T,

The most important thing is what is best for you and your sons. I guess I haven't gotten the impression that your ex has given any big hints that he is interested in working things out. Maybe it's anecdotal, but guys that are interested at least make some effort to establish contact, even if it's just calling to talk to the kids and keeping you on the line for part of the time.

So about Michigan. I think you should choose that if it's best for you and for your kids. Somewhere much lower on the list would be solely to be closer to ex. Think of it this way....if despite moving closer to him nothing ever develops would you regret the decision and say to yourself "I should have went somewhere else". If you still say..."I want to be in MI even if my R with ex is truly over." then I think you might be closer to answering your question.

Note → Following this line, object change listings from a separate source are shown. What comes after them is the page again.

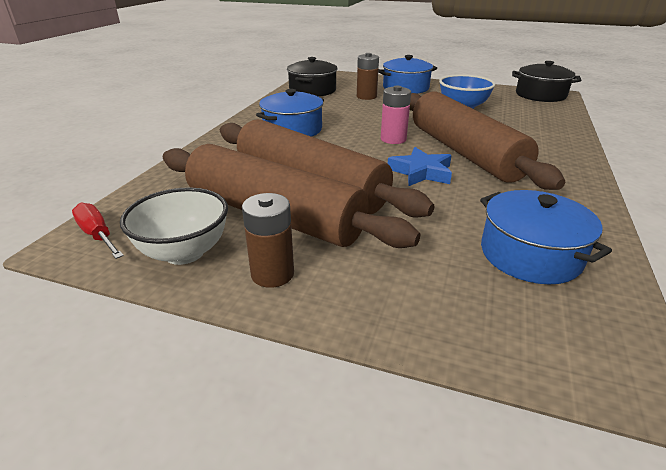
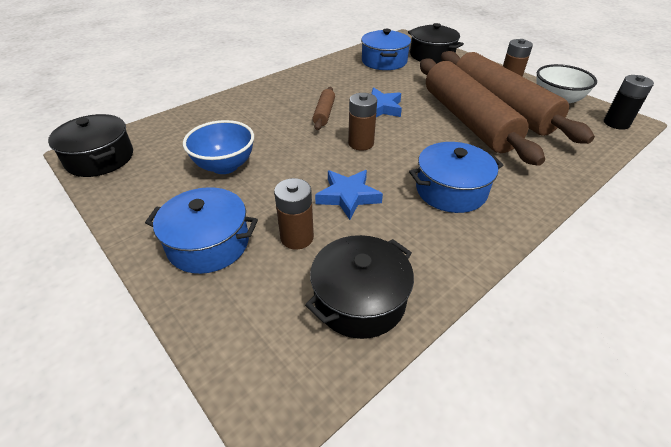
camera: 150 degrees left, 10 degrees up
red screwdriver [72,203,124,259] -> black battery [604,75,654,130]
pink battery [381,86,411,144] -> brown battery [348,93,377,150]
brown rolling pin [410,91,565,190] -> brown rolling pin [313,87,335,130], size x0.41
none -> blue star [315,170,383,220]
none -> black pot [408,23,464,64]

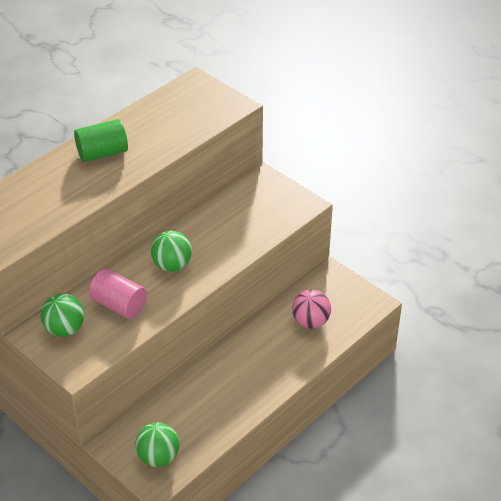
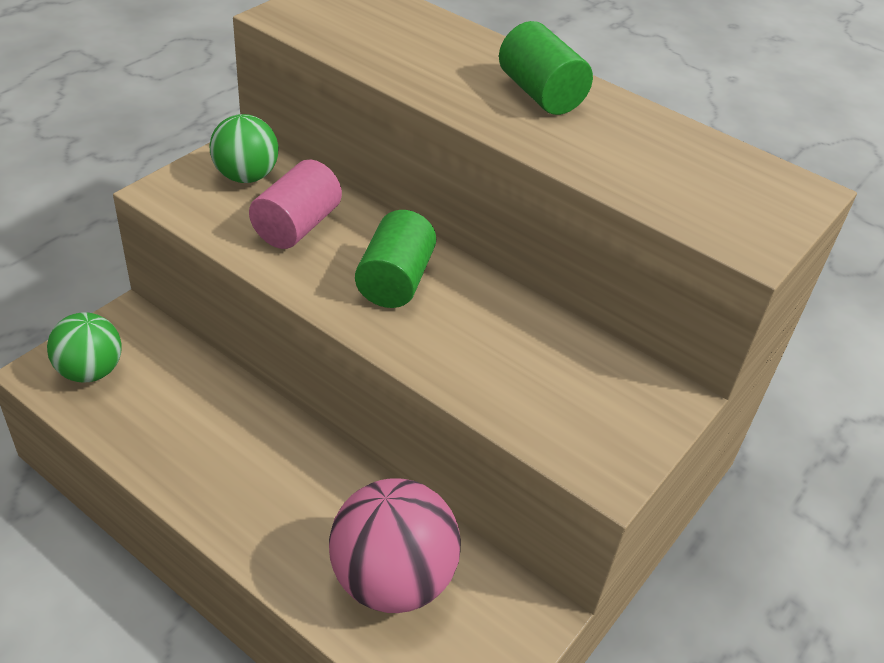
camera: 80 degrees right, 0 degrees up
green ball [151,231,192,272] -> green cylinder [355,210,436,308]
pink ball [292,289,331,329] -> pink ball [329,478,461,613], size x1.57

From my standpoint, I've already indicated, and I stick by it, that I will not leave this job and my kids behind for the sake of my ex. Would I ever move for her? Possibly if we were back together. Anything less is just sacrificing my wants and needs solely for a potential R with her. I would think less of myself and she would think less of me also.

Oh, about the R talk. Who says you can't? You have a difficult life decision and it involves your ex's son. Ask his opinion. Guys like thinking you respect their judgement. Tell him of the jobs you are considering and ask if he has input in the location. Go around the issue of asking him whether you guys even have a chance. Let him tell you indirectly if he'd prefer you were closer.


In the end, it's not the years in your life that count. It's the life in your years.
Abraham Lincoln

It is hard to fail, but it is worse never to have tried to succeed.